Epitaphius (επιτφιος [λογος]), lijkrede, meer in het bijzonder de rede die in Athene door een daartoe door de Raad aangewezen burger werd uitgesproken bij de begrafenis of de jaarlijkse herdenking van de in de oorlog gevallenen.
Het schema van de epitaphius, een van de oudste vormen van het kunstproza, was conventioneel: opsomming van de verdiensten der gesneuvelden, samenvatting van de roemvolle daden van hun land in het verleden, woorden van troost voor de nabestaanden, aansporing tot de toehoorders om het voorbeeld van de overledenen na te volgen.Zes van zulke attische epitaphii zijn bewaard gebleven:
1. de epitaphius van → Pericles na het eerste jaar van de peloponnesische oorlog, in de bewerking van Thucydides (2, 35-46);
2. de epitaphius gehouden door → Hyperides in 322 voor de gevallenen van de → lamische oorlog;
3. een epitaphius van → Lysias (?), gehouden bij een niet nader te bepalen gelegenheid;
4. een korte epitaphius opgenomen in → Lycurgus’ rede tegen Leocrates (39v), op de gevallenen van Chaeronea;
5. een - ten onrechte - aan → Demosthenes toegeschreven epitaphius;
6. in Plato’s Menexenus draagt Socrates een epitaphius voor, die naar zijn zeggen door Aspasia was opgesteld om door Pericles te worden gehouden.
Een fragment bezitten we van een epitaphius van → Gorgias.
Lit.

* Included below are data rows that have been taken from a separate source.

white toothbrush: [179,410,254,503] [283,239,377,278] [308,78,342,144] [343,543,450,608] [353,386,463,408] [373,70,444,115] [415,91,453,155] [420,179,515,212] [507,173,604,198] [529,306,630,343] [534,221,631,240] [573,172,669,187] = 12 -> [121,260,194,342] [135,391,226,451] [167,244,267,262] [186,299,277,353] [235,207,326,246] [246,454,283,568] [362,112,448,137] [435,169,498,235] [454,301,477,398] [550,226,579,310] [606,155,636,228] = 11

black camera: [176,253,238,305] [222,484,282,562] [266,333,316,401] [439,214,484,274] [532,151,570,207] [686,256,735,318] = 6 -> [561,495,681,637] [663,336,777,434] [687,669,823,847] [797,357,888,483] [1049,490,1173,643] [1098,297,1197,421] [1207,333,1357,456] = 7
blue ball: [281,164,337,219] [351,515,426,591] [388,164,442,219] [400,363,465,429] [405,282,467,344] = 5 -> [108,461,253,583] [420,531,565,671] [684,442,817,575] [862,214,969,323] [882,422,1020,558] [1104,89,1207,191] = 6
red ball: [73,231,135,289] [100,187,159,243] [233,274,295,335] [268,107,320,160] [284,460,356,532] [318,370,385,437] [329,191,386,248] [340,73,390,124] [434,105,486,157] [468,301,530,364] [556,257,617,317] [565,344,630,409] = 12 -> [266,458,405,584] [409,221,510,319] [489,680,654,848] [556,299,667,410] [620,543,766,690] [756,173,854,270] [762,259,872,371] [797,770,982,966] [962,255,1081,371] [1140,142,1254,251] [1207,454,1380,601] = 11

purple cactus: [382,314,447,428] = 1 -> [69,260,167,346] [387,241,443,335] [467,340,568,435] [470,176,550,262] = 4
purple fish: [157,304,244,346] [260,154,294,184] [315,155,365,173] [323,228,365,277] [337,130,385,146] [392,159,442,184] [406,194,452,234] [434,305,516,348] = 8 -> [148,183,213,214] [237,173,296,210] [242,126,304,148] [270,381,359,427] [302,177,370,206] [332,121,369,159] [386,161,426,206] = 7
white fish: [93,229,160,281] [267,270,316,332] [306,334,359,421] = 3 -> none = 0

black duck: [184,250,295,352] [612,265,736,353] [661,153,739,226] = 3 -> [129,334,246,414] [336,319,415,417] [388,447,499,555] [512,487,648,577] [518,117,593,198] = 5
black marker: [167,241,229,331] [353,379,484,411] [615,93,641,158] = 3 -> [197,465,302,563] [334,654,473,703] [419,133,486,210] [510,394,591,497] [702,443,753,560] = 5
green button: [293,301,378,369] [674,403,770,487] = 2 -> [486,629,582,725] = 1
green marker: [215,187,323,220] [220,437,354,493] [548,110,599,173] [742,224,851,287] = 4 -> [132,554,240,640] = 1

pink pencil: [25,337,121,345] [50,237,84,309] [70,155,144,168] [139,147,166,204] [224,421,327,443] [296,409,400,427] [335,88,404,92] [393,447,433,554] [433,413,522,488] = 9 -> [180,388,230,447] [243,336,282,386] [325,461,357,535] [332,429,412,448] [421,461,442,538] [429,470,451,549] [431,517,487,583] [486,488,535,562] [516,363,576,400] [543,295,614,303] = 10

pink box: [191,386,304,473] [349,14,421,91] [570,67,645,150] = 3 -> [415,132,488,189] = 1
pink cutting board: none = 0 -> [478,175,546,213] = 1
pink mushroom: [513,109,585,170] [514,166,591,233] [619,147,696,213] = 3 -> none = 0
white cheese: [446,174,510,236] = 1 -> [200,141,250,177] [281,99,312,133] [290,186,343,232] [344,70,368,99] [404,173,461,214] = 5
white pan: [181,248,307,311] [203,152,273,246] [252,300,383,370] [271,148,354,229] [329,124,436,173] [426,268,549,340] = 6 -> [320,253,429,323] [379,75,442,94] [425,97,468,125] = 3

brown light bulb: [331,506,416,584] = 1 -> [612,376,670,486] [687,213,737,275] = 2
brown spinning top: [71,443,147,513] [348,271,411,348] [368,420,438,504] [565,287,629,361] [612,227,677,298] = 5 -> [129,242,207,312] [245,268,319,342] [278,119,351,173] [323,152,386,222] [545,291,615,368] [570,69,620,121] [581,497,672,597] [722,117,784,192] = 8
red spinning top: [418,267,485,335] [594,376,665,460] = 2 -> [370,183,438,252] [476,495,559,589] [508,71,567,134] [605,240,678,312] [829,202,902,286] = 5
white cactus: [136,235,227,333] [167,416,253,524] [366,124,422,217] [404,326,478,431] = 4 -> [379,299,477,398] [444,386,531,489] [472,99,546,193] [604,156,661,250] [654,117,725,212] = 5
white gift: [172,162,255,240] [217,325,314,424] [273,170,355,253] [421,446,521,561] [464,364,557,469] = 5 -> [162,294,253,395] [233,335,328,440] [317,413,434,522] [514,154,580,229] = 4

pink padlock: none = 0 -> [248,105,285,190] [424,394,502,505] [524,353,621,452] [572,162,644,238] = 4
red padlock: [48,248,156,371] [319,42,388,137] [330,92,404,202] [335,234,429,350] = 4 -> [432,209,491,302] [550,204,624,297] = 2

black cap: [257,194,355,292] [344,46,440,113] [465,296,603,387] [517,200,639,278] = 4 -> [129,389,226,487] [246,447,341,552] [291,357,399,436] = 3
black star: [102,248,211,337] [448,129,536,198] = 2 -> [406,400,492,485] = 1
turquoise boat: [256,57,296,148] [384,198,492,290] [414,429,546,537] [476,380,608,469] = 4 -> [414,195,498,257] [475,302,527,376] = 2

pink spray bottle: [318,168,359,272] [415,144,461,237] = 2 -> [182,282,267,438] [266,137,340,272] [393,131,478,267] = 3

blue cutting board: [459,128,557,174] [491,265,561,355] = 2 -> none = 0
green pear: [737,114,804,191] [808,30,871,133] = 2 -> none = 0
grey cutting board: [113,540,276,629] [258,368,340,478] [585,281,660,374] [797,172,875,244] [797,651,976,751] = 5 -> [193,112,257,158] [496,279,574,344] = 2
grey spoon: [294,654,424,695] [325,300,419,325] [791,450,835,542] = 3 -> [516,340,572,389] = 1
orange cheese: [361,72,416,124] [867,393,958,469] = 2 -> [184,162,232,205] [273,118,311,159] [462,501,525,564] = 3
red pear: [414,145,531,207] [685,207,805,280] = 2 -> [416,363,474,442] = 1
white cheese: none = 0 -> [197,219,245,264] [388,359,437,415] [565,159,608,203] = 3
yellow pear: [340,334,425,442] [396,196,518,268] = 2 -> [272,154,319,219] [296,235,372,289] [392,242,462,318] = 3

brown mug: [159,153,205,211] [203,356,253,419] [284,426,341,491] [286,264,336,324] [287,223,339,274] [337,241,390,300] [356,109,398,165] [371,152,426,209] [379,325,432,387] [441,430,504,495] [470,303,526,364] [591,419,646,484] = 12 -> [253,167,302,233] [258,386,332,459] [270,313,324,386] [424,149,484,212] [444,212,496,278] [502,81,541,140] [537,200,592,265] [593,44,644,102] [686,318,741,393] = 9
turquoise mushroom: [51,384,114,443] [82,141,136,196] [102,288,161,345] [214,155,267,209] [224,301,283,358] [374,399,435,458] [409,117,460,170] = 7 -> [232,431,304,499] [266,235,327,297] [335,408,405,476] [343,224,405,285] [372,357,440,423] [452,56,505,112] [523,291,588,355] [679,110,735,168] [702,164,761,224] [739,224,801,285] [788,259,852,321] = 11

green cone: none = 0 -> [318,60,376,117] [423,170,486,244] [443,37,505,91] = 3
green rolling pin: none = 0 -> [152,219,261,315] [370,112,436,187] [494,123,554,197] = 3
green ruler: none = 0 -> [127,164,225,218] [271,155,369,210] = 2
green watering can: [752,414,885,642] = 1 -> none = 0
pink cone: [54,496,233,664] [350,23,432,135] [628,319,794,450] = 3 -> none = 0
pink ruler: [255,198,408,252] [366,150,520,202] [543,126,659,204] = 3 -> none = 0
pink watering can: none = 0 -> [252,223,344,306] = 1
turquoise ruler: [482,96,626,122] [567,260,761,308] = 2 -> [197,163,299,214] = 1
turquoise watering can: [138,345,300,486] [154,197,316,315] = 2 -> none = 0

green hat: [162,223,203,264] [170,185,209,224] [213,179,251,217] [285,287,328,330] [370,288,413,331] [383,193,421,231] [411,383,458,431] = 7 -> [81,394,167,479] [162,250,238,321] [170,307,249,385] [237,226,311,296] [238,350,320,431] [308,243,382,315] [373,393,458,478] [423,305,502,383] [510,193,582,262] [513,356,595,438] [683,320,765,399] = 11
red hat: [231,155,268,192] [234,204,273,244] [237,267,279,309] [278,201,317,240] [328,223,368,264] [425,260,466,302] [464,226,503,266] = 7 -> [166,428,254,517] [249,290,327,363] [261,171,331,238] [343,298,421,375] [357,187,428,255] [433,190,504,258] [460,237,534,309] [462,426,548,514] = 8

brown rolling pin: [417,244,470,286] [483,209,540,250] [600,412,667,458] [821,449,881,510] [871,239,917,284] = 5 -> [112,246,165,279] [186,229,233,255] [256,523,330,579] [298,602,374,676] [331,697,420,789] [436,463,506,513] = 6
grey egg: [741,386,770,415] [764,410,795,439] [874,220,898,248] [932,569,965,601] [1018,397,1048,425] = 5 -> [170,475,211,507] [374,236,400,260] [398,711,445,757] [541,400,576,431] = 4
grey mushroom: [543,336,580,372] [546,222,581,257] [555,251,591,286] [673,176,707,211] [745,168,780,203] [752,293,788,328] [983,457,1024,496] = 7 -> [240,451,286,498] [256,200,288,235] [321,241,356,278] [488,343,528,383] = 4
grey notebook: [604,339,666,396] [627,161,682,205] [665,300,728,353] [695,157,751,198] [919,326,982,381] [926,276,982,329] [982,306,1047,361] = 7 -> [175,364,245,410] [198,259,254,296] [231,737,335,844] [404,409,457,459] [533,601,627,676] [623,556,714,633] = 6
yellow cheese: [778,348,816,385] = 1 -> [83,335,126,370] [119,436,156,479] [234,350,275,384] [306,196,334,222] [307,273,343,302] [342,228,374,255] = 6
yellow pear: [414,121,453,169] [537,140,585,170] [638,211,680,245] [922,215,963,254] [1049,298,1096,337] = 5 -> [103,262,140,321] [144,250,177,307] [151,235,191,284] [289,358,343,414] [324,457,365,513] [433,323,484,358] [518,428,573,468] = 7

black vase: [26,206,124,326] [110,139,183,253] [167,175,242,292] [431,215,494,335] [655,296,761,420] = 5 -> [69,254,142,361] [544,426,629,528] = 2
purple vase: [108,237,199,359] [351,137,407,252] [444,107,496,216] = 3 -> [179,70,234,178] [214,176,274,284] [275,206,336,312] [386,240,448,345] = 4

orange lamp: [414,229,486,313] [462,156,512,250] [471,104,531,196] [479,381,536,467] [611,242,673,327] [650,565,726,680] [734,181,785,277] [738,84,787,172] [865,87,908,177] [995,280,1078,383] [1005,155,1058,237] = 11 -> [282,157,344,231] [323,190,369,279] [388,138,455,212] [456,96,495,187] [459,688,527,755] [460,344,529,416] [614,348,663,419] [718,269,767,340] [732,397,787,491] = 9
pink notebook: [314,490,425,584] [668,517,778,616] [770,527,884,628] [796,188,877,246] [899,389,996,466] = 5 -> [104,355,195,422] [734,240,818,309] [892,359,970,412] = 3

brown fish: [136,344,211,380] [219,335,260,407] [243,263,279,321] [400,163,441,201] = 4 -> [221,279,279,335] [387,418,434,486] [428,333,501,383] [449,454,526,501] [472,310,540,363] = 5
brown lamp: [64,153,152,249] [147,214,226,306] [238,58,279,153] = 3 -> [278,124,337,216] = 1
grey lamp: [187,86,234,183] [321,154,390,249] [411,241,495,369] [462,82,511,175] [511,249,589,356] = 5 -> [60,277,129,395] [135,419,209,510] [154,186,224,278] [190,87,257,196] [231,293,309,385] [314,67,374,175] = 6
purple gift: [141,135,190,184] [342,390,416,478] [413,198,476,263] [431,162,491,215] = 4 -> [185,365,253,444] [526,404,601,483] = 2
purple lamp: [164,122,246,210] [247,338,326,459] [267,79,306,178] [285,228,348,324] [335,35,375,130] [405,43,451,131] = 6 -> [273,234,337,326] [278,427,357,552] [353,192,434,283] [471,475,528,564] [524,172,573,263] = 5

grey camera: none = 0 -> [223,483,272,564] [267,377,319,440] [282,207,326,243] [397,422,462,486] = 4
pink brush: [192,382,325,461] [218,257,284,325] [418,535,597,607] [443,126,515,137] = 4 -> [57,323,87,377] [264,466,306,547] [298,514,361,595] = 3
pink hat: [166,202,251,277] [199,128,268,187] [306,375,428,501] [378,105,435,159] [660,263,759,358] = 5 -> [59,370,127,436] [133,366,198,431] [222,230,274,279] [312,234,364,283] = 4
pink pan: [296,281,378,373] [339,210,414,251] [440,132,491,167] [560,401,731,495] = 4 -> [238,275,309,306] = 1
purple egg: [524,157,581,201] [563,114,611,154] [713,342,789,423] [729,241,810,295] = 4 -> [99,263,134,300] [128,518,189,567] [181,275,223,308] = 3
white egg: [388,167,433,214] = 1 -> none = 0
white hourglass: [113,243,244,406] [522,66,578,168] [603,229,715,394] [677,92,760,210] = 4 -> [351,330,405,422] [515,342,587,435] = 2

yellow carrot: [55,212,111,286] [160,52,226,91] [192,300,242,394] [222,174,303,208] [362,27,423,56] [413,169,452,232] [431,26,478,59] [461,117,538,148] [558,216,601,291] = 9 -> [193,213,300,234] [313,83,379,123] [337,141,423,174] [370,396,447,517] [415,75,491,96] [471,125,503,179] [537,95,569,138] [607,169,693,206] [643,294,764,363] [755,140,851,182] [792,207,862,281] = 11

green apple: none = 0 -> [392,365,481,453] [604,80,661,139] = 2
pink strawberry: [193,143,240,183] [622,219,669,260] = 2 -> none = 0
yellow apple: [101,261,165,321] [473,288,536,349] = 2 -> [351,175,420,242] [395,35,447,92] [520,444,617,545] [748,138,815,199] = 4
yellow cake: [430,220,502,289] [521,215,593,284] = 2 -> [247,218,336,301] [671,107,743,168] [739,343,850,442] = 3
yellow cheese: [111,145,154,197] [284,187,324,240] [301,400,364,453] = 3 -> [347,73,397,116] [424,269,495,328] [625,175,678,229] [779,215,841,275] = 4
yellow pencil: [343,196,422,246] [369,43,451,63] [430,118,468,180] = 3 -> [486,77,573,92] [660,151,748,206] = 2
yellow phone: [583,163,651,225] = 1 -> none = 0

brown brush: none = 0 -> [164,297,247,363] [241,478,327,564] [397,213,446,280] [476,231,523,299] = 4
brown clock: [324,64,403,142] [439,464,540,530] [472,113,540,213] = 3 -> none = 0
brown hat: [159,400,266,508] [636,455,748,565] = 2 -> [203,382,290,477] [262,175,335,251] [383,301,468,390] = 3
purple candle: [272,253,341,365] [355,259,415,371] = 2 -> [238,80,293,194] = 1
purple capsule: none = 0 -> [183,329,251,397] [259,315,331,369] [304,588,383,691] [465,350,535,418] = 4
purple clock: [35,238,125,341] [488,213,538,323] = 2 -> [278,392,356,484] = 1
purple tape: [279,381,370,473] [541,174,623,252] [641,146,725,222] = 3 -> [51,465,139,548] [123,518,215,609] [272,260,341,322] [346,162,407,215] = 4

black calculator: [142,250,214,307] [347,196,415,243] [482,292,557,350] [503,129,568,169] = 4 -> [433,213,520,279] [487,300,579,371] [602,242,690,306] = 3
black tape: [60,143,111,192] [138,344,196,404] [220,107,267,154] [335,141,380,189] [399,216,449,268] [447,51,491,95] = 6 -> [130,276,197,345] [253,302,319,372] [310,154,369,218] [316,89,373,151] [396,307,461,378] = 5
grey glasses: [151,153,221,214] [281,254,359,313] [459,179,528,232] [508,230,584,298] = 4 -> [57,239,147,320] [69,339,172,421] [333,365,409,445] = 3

R. Gossmann, Quaestiones ad Graecorum orationum funebrium formam pertinentes (Diss. Jena 1908). L. Weber, Solon und die Schöpfung der attischen Grabrede (Frankfurt 1935). G. Colin, L’oraison funèbre d’Hypéride. Ses rapports avec les autres oraisons funèbres athéniennes (REG 51, 1938, 209-266, 305-394). M. Pohlenz, Die attischen Reden auf die Getallenen (Symbolae Osloenses 25, 1947, 46-74).